Regulation of cerebral microvascular endothelial cell cyclooxygenase-2 message and activity by blood derived vasoactive agents

We have investigated the effects of prolonged treatment of cerebral microvascular endothelial cells with vasoconstrictor products of blood clot hemolysis on prostanoid production and cyclooxygenase (COX)/prostacyclin synthase activity and message. Confluent primary cultures of endothelial cells derived from piglet cerebral microvessels were incubated with endothelin-1 (ET-1; 10 nM) or thromboxane A2 analog U-46619 (1 μM), alone or combined, and COX/prostacyclin synthase activity determined following exposure of treated cells to arachidonic acid (10 μM) for 30 min. 6-KetoPGF1α and PGE2 levels in the medium were determined using radioimmunoassay.

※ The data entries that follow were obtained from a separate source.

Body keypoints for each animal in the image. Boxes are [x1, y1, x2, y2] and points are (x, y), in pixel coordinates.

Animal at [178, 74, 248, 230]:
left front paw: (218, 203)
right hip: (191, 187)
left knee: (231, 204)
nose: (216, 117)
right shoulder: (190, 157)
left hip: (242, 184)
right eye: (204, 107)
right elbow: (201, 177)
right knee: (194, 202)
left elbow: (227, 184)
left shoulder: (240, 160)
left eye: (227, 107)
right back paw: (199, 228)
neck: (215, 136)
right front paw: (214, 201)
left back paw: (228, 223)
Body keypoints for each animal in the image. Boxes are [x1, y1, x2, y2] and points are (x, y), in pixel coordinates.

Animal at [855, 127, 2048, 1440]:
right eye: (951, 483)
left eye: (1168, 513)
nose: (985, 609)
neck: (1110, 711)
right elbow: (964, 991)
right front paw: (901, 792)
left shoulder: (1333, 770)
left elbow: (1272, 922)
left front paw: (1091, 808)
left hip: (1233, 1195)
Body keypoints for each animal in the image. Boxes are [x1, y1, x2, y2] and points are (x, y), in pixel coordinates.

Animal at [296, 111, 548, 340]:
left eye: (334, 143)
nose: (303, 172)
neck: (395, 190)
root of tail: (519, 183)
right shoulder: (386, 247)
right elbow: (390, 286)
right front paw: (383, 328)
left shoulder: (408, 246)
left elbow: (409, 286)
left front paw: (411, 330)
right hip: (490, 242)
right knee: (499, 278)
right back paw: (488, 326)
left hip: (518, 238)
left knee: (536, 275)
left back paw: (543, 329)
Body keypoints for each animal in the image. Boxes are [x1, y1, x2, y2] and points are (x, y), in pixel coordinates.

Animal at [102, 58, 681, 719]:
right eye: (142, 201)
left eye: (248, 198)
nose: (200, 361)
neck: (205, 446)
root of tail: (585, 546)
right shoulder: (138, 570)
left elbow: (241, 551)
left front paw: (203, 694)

Effect of treatments on COX-2 message was determined by RNAse Protection Assay. Combined treatment with ET-1 (10 nM) and U-46619 (1 μM) for 24 h significantly reduced 6-ketoPGF1α and PGE2 levels in the media by 57% and 33%. Treatment of cells with U-46619 alone increased both 6-ketoPGF1α and PGE2 level in the media by 170% and 42%. Incubation of control cells with arachidonic acid (10 μM) for 30 min increased 6-ketoPGF1α and PGE2 production by 163% and 567%. Pretreatment with ET-1 or U-46619 alone for 24 h had no significant effect on 6-ketoPGF1α produced from exogenous arachidonic acid. However, PGE2 production from exogenous arachidonic acid by cells pretreated with ET-1 but not with U-46619 was attenuated by 35%. Combined treatment with ET-1 and U-46619 reduced both PGE2 and 6-ketoPGF1α production from arachidonic acid by 14% and 40%, respectively. Acute incubation of cells with ET-1 or U-46619 did not have any significant effects on COX-2 mRNA. In conclusion, combined ET-1 and U-46619 reduced prostanoid production. The reduction cannot be fully explained by changes in COX/prostacyclin synthase activity and/or message, but the changes could be due to reduced availability of free arachidonic acid potentially resulting from inhibition of endothelial phospholipase A2.